** START OF EXERCISE INPUT **

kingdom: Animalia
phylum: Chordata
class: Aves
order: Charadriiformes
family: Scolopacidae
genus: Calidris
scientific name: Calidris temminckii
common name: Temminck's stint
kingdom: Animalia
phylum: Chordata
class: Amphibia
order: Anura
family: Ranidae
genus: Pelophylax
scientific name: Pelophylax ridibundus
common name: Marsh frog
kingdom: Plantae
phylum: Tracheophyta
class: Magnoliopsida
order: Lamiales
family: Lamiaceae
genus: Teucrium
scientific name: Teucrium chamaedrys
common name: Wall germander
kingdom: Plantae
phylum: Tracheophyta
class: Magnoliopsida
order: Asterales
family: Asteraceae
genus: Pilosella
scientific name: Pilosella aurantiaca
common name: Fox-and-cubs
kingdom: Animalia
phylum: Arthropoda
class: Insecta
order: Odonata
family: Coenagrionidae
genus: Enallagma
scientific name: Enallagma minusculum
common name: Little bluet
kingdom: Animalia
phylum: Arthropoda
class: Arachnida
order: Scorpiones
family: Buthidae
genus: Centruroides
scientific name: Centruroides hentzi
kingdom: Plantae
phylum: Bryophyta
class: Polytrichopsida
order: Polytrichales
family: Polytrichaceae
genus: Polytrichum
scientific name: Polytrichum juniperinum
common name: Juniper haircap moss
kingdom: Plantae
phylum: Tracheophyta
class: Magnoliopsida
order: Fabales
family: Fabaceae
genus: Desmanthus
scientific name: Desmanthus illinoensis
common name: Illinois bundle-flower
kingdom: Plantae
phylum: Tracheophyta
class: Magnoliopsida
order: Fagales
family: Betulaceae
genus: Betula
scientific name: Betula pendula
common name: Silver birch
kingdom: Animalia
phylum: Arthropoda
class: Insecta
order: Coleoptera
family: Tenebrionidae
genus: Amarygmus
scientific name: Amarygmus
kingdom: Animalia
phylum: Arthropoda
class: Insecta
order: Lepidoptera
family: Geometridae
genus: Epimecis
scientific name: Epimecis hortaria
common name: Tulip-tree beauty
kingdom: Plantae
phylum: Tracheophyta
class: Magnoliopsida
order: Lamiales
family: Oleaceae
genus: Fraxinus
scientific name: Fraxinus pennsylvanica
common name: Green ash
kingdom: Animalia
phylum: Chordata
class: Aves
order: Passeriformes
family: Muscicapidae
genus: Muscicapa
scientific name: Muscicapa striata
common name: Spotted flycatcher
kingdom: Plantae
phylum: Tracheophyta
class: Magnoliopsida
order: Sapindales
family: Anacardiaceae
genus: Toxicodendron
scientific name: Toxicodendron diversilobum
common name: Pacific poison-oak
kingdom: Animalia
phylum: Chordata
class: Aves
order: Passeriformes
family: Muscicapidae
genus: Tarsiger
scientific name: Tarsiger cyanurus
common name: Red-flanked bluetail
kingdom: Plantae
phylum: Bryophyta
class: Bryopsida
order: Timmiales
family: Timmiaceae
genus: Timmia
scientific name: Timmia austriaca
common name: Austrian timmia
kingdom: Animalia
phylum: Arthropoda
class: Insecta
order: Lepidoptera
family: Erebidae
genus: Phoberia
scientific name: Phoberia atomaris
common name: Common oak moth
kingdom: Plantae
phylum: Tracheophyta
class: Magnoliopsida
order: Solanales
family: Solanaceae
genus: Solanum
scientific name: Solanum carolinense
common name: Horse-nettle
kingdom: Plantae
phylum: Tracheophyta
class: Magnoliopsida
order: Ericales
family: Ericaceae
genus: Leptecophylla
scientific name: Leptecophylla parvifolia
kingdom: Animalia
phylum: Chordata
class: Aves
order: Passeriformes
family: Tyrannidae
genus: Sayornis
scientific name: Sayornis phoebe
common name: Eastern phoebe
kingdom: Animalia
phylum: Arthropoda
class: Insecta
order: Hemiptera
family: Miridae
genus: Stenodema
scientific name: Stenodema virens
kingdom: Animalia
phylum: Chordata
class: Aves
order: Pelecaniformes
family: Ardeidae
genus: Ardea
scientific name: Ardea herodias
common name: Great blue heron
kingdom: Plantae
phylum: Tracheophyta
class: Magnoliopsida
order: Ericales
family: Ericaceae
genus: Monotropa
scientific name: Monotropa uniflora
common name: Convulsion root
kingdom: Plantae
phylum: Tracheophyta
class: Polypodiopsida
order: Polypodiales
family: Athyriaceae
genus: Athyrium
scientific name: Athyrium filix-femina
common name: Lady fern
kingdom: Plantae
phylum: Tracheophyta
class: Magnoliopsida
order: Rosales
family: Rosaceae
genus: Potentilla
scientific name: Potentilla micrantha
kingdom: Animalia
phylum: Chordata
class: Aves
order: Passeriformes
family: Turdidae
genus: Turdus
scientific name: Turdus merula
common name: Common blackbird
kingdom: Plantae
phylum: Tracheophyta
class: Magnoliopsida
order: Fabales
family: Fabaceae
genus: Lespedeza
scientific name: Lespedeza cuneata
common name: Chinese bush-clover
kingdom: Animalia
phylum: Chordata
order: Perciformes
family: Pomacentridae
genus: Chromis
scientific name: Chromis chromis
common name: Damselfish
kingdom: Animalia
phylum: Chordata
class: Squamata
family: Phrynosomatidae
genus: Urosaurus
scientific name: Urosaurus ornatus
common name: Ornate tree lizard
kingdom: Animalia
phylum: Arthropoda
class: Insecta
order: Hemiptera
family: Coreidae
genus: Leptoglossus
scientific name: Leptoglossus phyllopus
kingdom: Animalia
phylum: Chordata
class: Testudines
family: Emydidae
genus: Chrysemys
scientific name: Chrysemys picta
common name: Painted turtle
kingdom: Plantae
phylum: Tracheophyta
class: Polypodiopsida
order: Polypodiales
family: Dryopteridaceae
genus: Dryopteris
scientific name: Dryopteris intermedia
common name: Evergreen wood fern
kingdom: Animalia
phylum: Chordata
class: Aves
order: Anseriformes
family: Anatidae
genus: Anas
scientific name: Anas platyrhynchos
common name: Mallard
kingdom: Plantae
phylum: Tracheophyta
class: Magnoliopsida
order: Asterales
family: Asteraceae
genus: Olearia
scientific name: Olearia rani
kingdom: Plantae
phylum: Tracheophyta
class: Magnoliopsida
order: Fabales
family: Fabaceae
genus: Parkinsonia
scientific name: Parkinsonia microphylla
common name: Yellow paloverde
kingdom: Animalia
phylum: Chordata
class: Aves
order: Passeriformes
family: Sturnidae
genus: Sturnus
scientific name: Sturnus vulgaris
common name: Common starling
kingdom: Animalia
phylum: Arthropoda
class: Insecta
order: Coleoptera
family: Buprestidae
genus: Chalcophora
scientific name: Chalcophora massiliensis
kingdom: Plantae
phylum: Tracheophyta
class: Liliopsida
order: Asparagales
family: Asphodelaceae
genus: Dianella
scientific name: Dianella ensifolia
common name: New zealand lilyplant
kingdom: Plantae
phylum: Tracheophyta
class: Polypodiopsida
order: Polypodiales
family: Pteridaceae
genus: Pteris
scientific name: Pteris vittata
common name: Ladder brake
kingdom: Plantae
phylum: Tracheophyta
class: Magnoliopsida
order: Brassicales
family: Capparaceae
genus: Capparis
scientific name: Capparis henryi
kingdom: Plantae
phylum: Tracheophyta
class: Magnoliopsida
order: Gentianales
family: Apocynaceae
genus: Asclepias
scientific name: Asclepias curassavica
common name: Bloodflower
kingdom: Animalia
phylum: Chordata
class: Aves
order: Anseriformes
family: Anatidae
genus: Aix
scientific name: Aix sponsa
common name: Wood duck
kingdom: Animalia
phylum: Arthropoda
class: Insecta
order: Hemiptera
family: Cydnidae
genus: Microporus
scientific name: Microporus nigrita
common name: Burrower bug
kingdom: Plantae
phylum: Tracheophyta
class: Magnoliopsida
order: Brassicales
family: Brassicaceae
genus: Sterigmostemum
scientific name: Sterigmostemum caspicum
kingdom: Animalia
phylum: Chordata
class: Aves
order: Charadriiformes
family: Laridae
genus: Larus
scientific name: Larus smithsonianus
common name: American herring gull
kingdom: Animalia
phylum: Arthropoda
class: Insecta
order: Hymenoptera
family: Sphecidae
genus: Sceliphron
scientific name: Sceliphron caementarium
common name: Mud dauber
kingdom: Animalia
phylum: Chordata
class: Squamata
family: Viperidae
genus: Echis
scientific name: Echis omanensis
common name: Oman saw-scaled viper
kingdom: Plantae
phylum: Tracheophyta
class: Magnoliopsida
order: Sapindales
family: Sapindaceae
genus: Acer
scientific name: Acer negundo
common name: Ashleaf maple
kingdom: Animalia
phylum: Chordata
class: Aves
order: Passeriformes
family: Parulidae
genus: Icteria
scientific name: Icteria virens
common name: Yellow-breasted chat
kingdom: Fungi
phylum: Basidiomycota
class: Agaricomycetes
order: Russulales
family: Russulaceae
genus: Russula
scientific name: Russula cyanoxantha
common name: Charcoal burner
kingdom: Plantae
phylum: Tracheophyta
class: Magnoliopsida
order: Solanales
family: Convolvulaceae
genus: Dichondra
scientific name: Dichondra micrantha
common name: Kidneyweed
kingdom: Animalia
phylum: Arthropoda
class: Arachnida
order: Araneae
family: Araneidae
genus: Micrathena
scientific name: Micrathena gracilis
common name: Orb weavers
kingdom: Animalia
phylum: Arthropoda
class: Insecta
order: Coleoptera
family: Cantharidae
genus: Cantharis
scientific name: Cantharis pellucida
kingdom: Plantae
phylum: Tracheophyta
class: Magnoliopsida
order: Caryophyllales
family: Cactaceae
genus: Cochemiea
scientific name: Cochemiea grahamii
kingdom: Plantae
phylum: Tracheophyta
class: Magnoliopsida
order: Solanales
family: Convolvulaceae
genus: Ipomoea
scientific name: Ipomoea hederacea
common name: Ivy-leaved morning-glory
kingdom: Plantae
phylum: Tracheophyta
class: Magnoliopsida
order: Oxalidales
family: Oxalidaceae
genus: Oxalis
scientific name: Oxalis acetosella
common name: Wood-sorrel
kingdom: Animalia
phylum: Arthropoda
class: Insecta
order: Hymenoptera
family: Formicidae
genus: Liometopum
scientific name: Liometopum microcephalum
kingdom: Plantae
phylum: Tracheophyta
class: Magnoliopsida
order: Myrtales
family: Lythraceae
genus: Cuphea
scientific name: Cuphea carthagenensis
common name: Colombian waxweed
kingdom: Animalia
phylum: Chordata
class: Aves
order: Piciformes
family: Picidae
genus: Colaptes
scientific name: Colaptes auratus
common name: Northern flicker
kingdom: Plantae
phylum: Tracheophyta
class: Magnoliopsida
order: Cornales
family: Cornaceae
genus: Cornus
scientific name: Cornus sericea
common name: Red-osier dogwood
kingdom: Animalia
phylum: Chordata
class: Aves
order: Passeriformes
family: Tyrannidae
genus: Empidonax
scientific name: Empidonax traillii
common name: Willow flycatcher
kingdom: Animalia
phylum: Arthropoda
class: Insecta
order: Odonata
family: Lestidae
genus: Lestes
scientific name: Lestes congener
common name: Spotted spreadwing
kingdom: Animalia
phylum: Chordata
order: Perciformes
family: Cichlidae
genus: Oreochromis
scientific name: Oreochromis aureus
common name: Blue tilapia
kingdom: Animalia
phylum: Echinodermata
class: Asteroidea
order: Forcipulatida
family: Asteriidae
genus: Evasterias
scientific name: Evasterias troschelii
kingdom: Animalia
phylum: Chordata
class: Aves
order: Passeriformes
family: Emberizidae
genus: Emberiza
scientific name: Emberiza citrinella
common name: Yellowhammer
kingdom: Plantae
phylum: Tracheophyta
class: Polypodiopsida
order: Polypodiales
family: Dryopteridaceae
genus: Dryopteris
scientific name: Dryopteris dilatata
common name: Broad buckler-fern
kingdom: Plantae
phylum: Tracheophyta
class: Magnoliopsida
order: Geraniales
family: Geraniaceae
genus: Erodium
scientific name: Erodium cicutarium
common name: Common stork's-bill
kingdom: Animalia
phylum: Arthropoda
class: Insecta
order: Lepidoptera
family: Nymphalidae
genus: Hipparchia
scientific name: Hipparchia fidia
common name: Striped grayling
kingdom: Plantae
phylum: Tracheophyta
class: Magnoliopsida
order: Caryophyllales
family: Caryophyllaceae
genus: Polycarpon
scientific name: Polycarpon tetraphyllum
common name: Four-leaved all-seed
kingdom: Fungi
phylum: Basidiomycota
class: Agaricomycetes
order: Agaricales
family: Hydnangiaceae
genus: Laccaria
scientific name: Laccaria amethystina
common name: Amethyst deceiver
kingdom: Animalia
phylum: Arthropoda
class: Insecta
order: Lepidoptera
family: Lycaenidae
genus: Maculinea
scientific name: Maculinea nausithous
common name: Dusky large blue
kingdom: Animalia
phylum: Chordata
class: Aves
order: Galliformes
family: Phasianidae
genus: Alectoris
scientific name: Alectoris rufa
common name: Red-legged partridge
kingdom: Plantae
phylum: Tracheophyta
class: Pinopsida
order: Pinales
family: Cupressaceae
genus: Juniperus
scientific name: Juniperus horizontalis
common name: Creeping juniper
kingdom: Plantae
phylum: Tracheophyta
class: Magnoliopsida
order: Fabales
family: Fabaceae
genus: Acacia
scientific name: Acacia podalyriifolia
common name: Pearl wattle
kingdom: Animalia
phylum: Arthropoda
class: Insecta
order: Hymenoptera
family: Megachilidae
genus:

** END OF EXERCISE INPUT **

WHAT IS BEING ASKED
Reproduce the lines from the one with "scientific name: Sturnus vulgaris" up to and including the one with "order: Asparagales", substituting "division" for each "phylum" and leaving everything else unchanged.

FULL ANSWER
scientific name: Sturnus vulgaris
common name: Common starling
kingdom: Animalia
division: Arthropoda
class: Insecta
order: Coleoptera
family: Buprestidae
genus: Chalcophora
scientific name: Chalcophora massiliensis
kingdom: Plantae
division: Tracheophyta
class: Liliopsida
order: Asparagales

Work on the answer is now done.